4. This dichotomy mirrors the phenotype of liver‑specific IGF‑1 knockout mice, which show extended lifespan and improved insulin sensitivity despite normal muscle IGF‑1 levels (see supporting data in [[5]]).

Testable Predictions

• Late‑life hepatic IGF‑1 reduction will increase median lifespan by ≥15 % in mice compared with controls.
• Treated mice will exhibit lower fasting insulin and HOMA‑IR, reflecting enhanced insulin sensitivity.
• Frailty index (grip strength, gait speed, activity) will not differ significantly from age‑matched controls, indicating preserved musculoskeletal function.
• Muscle IGF‑1 mRNA and protein levels will remain unchanged, while serum IGF‑1 drops ≤30 % of baseline.

Experimental Design

• Use 18‑month‑old C57BL/6J mice (equivalent to ~60 human years).
• Administer a liver‑targeted IGF‑1 antisense oligonucleotide (ASO) or AAV8‑shIGF‑1 subcutaneously weekly for 12 weeks; control group receives scrambled ASO.
• Monitor serum IGF‑1, insulin, glucose monthly; perform intraperitoneal glucose tolerance test (IP‑GTT) at 3‑month intervals.
• Assess frailty every 2 months using a validated mouse frailty index (including grip strength, gait speed, coat state, activity).
• At natural death, record lifespan; harvest muscle, liver, bone for IGF‑1 expression, Akt phosphorylation, and histology.

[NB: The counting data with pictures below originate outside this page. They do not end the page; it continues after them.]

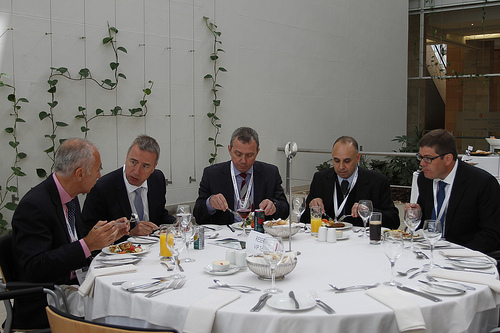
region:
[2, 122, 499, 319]
five men sitting at a table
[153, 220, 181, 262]
a glass of orange juice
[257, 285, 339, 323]
a plate with no food on it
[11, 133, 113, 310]
a man wearing a pink shirt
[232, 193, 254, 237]
a glass of red wine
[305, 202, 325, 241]
a glass of orange juice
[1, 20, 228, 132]
ivy growing on a wall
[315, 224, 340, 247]
salt and pepper shakers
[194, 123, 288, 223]
a man with a striped tie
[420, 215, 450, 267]
an empty wine glass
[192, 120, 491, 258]
Men sitting at table eating.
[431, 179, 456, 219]
Man wearing blue tie around neck.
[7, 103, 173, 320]
Men dressed in black suits.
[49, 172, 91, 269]
Man's pink cuff and collar showing under black suit.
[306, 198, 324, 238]
Glass of orange juice sitting on table.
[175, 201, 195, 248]
Glass of water sitting on table.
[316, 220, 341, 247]
Salt and pepper shaker sitting on table.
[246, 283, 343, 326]
White plate with cutlery sitting on table.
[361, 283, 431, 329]
Folded white napkin lying on table.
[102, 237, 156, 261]
Plate of food sitting in front of man at table.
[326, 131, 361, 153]
Man has dark hair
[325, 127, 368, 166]
Man has receding hair.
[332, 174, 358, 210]
Man wearing dark tie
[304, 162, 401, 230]
Man wearing black jacket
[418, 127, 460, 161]
Man has dark hair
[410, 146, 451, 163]
Man wearing corrective lenses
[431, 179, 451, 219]
Man wearing dark blue tie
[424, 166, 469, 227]
Man wearing white shirt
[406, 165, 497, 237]
Man wearing black jacket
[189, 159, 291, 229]
Man wearing black jacket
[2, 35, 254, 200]
green vines growing up the back wall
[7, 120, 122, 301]
man with short gray hair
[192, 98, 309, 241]
man with short brown hair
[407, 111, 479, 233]
man wearing black rim glasses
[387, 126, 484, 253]
man wearing blue tie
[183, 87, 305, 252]
man wearing gray and burgandy tie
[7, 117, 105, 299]
man wearing pink tie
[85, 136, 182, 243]
man wearing white dress shirt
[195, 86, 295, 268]
man wearing white medal around his neck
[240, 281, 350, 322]
white plate and silver flatware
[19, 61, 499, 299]
a group of men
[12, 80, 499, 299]
a group of men eating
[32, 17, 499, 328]
a group of men at table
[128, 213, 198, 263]
a glass of orange juice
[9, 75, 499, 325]
men wearing suits and ties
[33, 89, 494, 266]
group of men sitting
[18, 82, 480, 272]
men eating at table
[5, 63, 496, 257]
group of men talking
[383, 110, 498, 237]
a man wearing glasses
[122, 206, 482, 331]
a circle table with white table cloth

Potential Outcomes and Implications If hepatic IGF‑1 suppression extends lifespan without worsening frailty, it would support the notion that somatopause‑related IGF‑1 decline is maladaptive only when it reflects a generalized tissue‑wide deficit. Conversely, if frailty worsens, the hypothesis would be refuted, indicating that circulating IGF‑1 is required for musculoskeletal health even in late life. Positive results would justify clinical trials of liver‑directed IGF‑1 silencing (e.g., GalNAc‑conjugated siRNA) in older adults as a gerotherapeutic that separates longevity benefits from sarcopenic risk.